For sequence classification models (e.g., BertForSequenceClassification), the model expects a tensor of dimension (batch_size) with each value of the batch corresponding to the expected label of the entire sequence.

For token classification models (e.g., BertForTokenClassification), the model expects a tensor of dimension (batch_size, seq_length) with each value corresponding to the expected label of each individual token.

For masked language modeling (e.g., BertForMaskedLM), the model expects a tensor of dimension (batch_size, seq_length) with each value corresponding to the expected label of each individual token: the labels being the token ID for the masked token, and values to be ignored for the rest (usually -100).

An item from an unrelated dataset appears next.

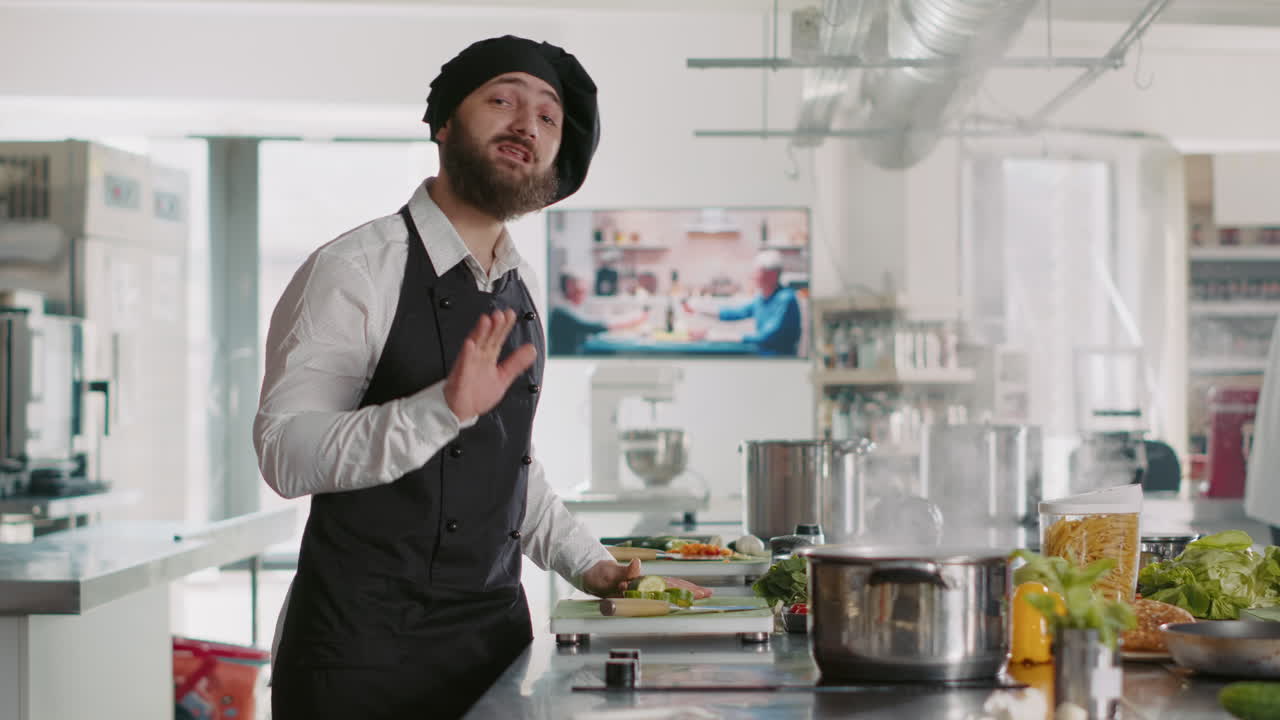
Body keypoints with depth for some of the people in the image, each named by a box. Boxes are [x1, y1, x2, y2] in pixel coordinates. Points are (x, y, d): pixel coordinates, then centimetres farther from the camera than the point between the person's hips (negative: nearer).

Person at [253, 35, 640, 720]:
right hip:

For sequence to sequence tasks,(e.g., BartForConditionalGeneration, MBartForConditionalGeneration), the model expects a tensor of dimension (batch_size, tgt_seq_length) with each value corresponding to the target sequences associated with each input sequence. During training, both BART and T5 will make the appropriate decoder_input_ids and decoder attention masks internally. They usually do not need to be supplied. This does not apply to models leveraging the Encoder-Decoder framework. See the documentation of each model for more information on each specific model’s labels.

The base models (e.g., BertModel) do not accept labels, as these are the base transformer models, simply outputting features.